[Stored dataset items]
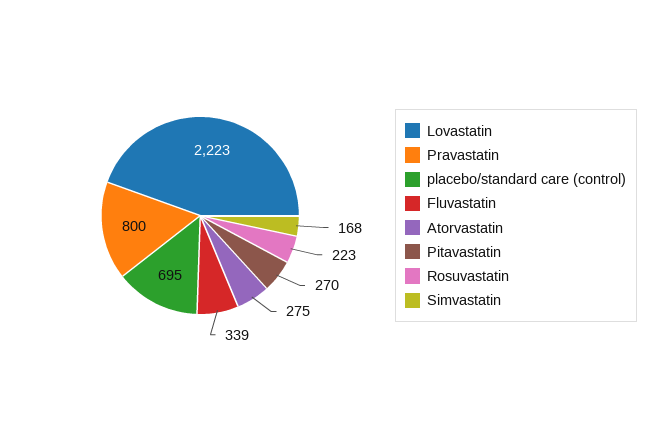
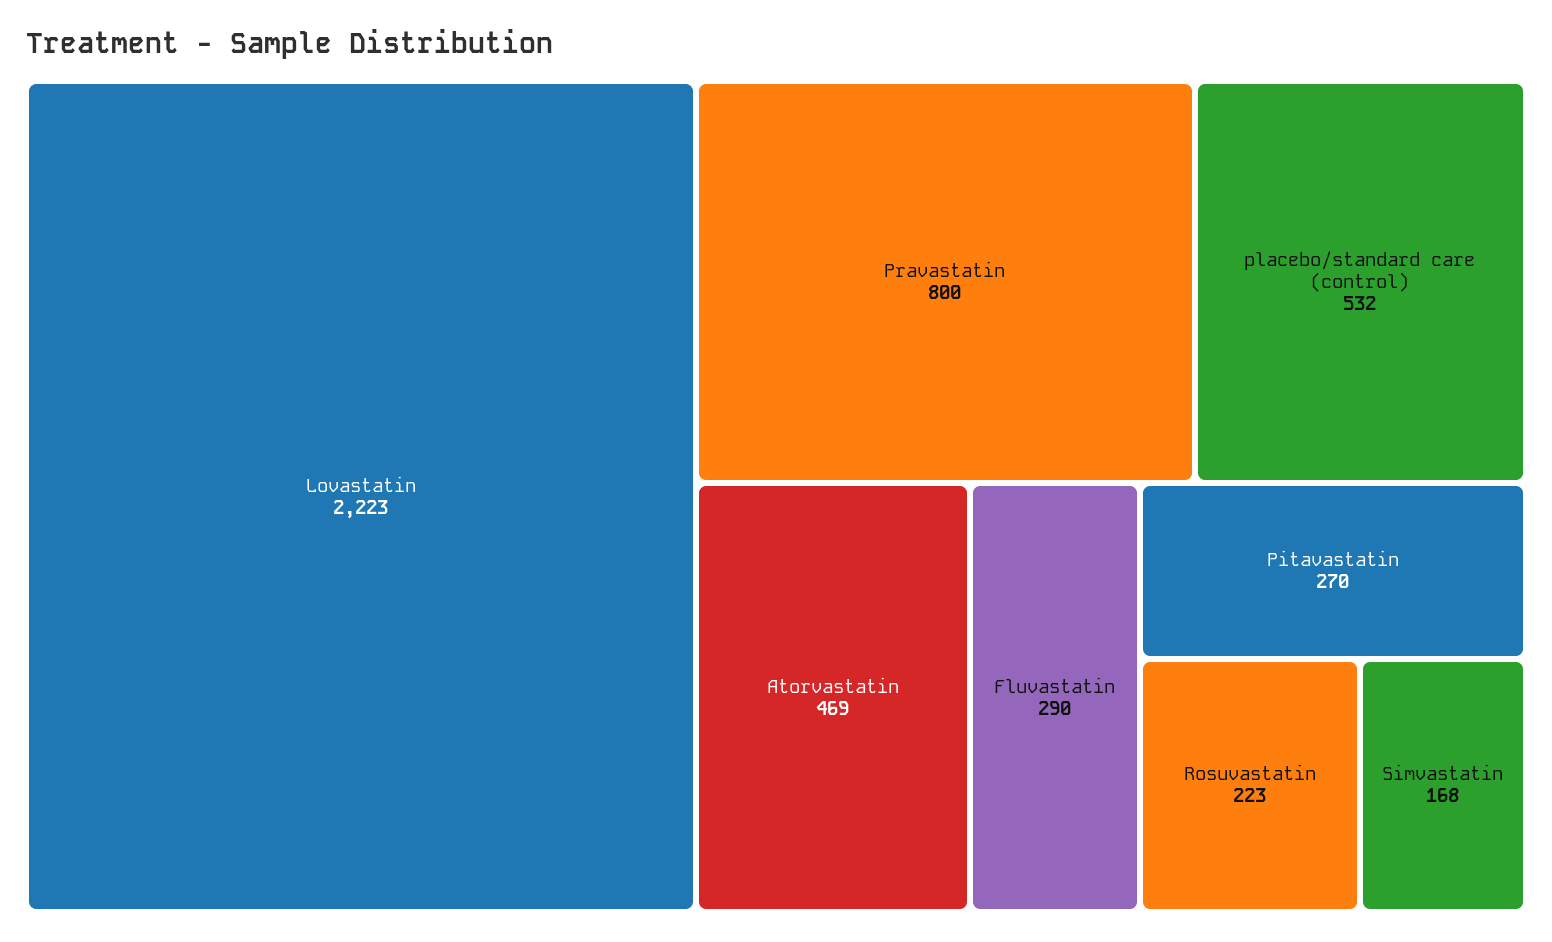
placebo/standard care (control): 695 -> 532
Fluvastatin: 339 -> 290
Atorvastatin: 275 -> 469

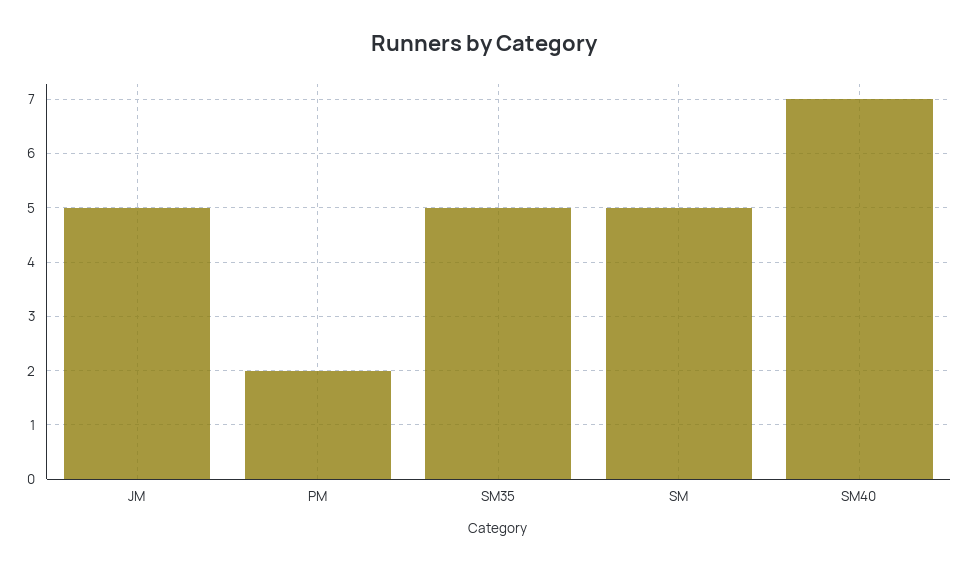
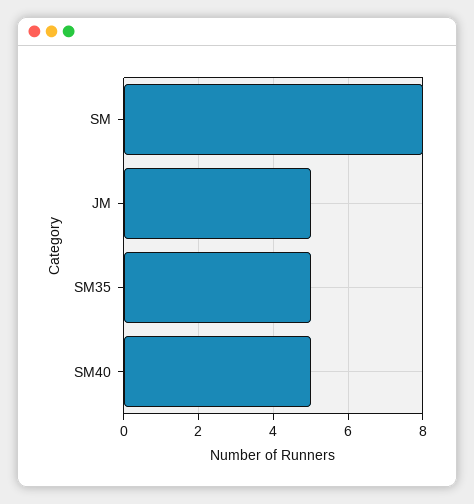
PM: 2 -> none
SM: 5 -> 8
SM40: 7 -> 5

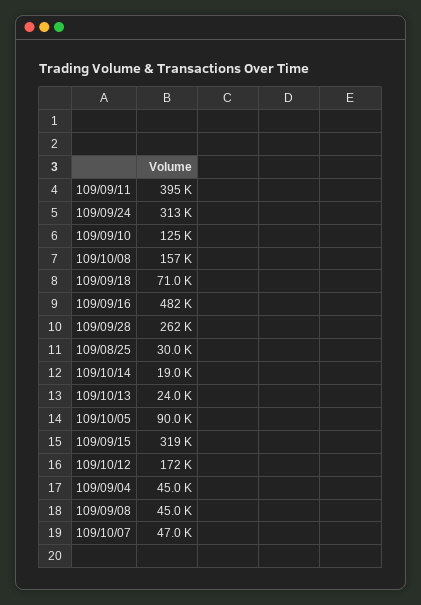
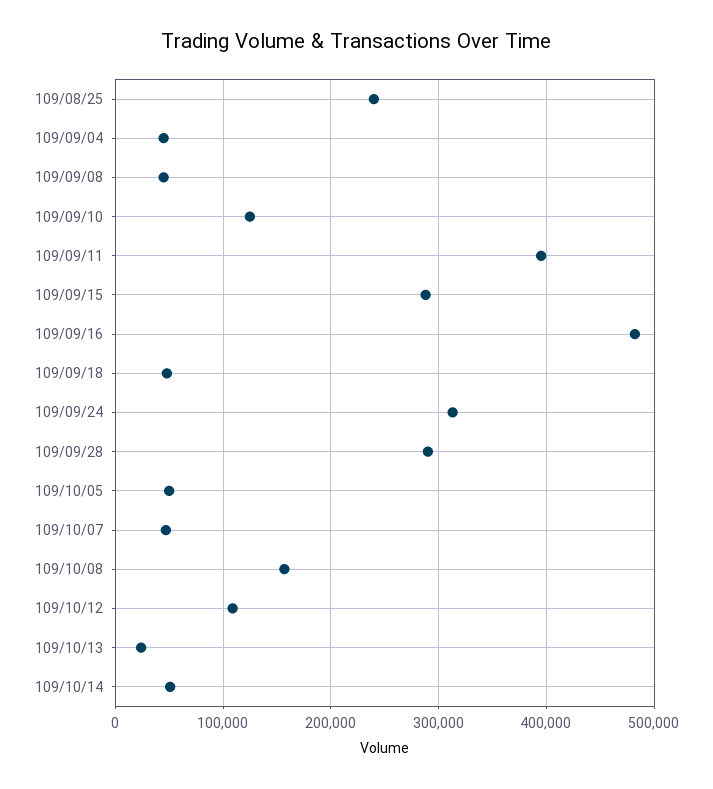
109/09/18: 71000 -> 50000
109/09/28: 262000 -> 290000
109/08/25: 30000 -> 240000
109/10/14: 19000 -> 50000
109/10/05: 90000 -> 50000
109/09/15: 319000 -> 290000
109/10/12: 172000 -> 110000

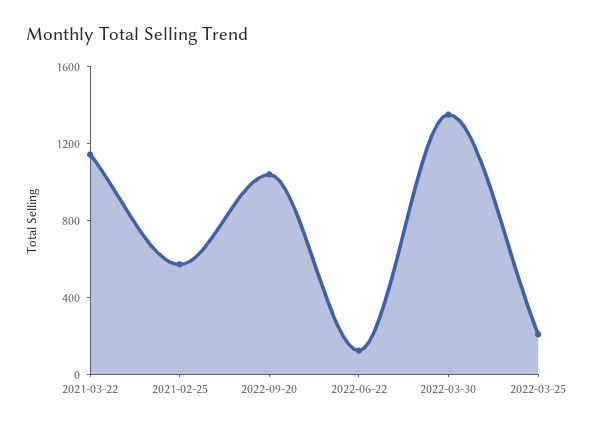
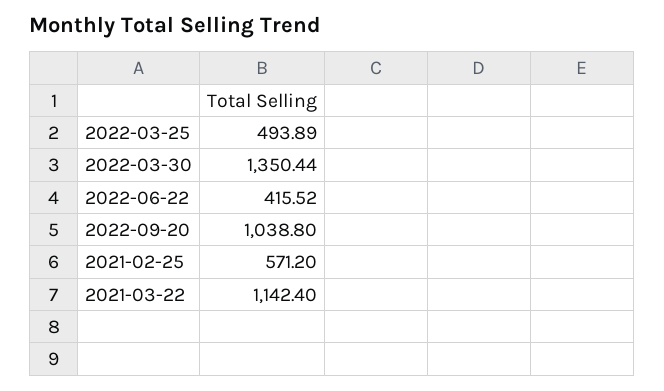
2022-06-22: 100 -> 415.52
2022-03-25: 200 -> 493.89

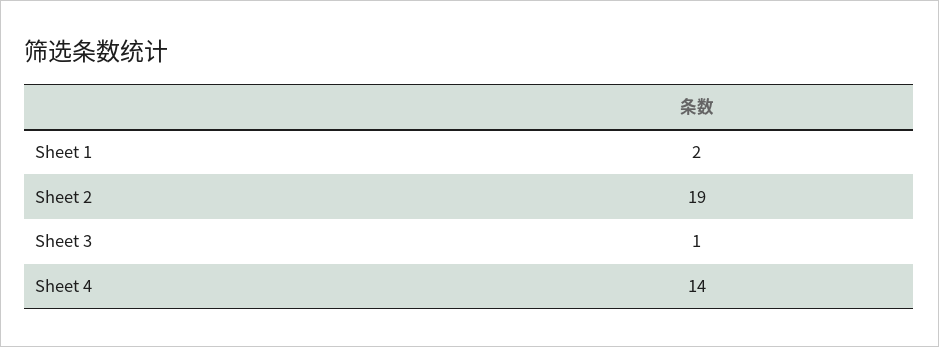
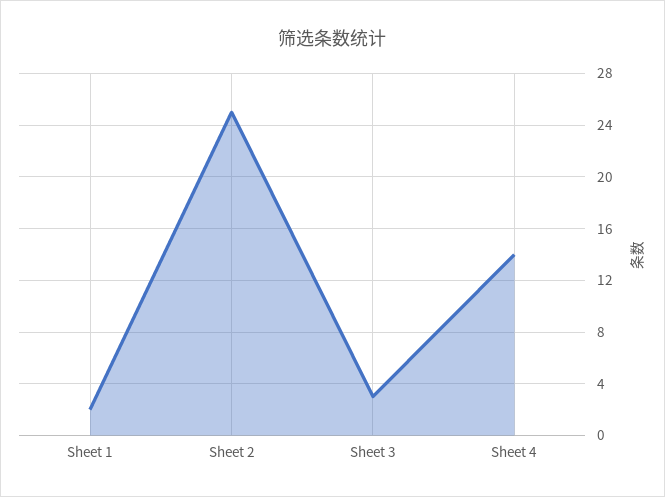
Sheet 2: 19 -> 25
Sheet 3: 1 -> 3

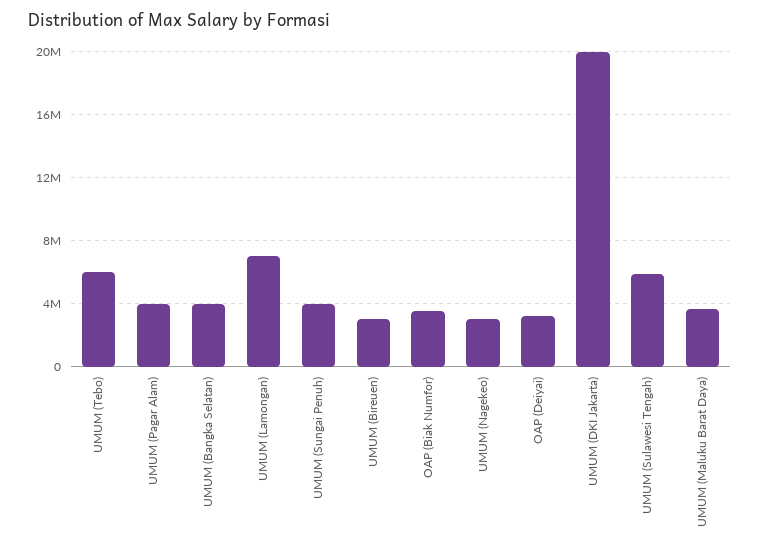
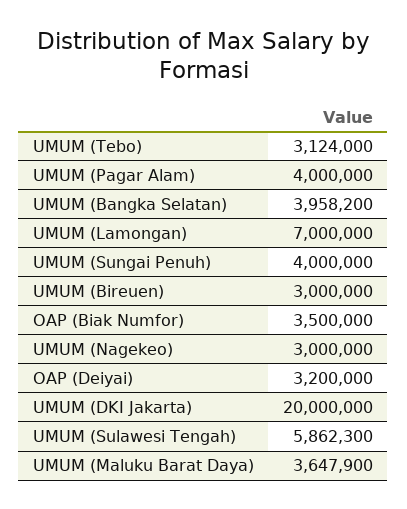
UMUM (Tebo): 6000000 -> 3124000

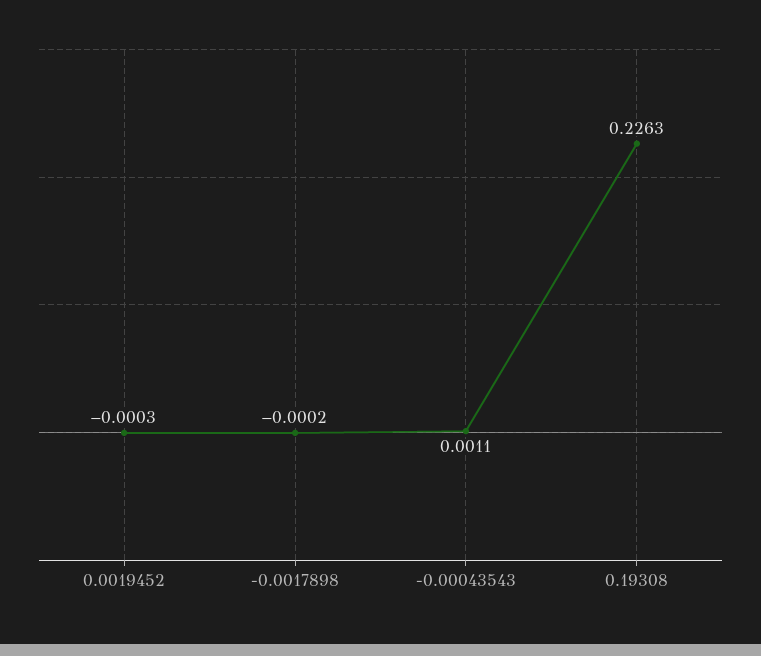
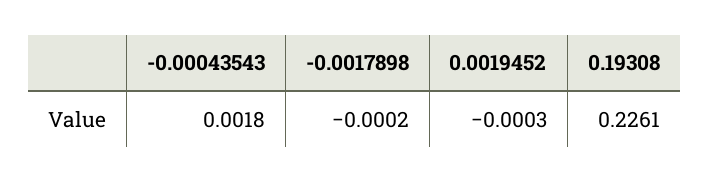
-0.00043543: 0.0011 -> 0.0018
0.19308: 0.2263 -> 0.2261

▸ HOW TO COMPLETE THIS TASK:
All lines from the one containing "109/09/15: 319000 -> 290000" through the end of the entries above must be given again exactly, with every picture omitted.

▸ RESPONSE BOX:
109/09/15: 319000 -> 290000
109/10/12: 172000 -> 110000

2022-06-22: 100 -> 415.52
2022-03-25: 200 -> 493.89

Sheet 2: 19 -> 25
Sheet 3: 1 -> 3

UMUM (Tebo): 6000000 -> 3124000

-0.00043543: 0.0011 -> 0.0018
0.19308: 0.2263 -> 0.2261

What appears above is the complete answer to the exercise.